The final panel, “Empowering Your Key Strengths,” was moderated by Mary E. Leahy, M.D., M.H.A., chief executive officer of Bon Secours Charity Health System. The panel covered the disparity between the amount of women health care professionals and the number of women in leadership positions and the challenges that women can face while moving up the ranks. Sherlita Amler, M.D., M.S., FAAP, clinical associate professor of pediatrics, adjunct professor of epidemiology and community health and commissioner of health for Westchester County, shared about her experience with her first few jobs as a public health investigator and sanitarian in Arkansas where, as the only woman at her job, she was harassed. Dr. Amler, despite the way she was treated, persevered. “I thought, ‘You are not getting rid of me. I do not care what you do,’” she said. Dr. Amler adopted that same mindset when she applied to medical school at age 36. “If it is your dream, you cannot let other people decide how you live your life.”
[Women] have always had a significant impact [on the world] and have often been overlooked but we want to make sure we take time to celebrate all that today,” said Mill Etienne, M.D. '02, M.P.H., FAAN, FAES, vice chancellor for diversity and inclusion, associate dean of student affairs and associate professor of neurology and of medicine, who helped facilitate the event.

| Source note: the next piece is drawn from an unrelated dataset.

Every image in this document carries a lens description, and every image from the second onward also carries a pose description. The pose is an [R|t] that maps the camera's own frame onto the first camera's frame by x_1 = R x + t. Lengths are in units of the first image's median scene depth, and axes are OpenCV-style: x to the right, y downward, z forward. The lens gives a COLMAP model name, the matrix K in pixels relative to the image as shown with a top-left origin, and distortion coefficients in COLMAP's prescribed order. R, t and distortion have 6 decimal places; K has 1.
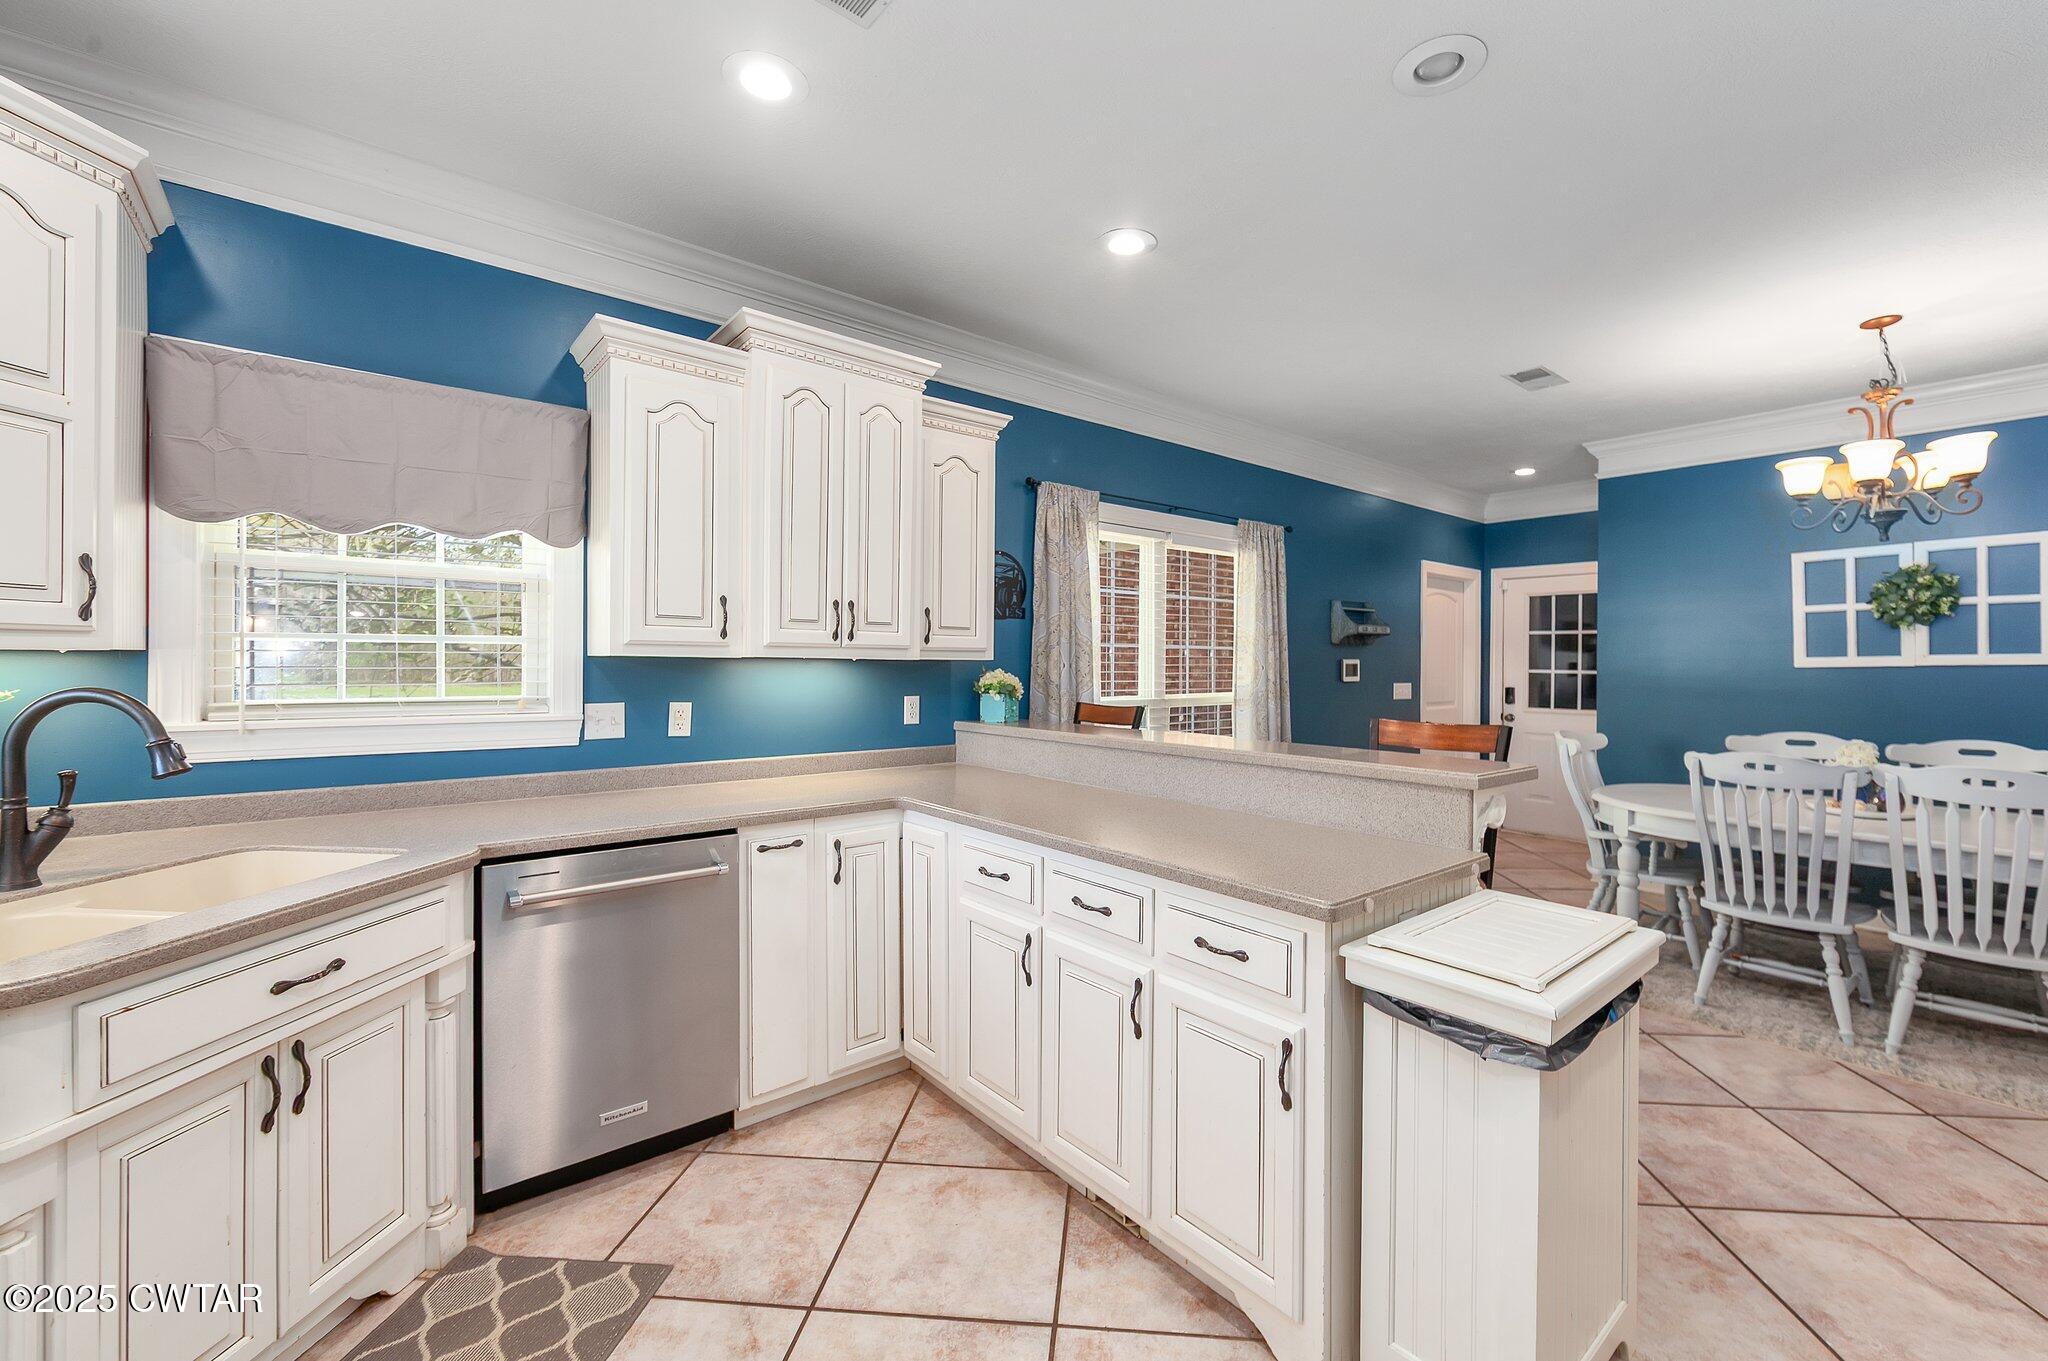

The event also included the unveiling of two new posters that will be displayed on campus featuring prominent NYMC historical women: Lois C. Lillick, Ph.D., M.D. ’53, M.P.H., (1913-1976) who chaired the Department of Microbiology from 1946 to 1962, and holds the unique distinction of being the only physician ever to receive an M.D. from NYMC while chairing one of its basic science departments and the first female chair of the Department of Preventive Medicine, Sophie Rabinoff, M.D., (1889 – 1957), who became chair in 1951 of what was then known as the Department of Public Health and Industrial Medicine, now the Department of Family and Community Medicine.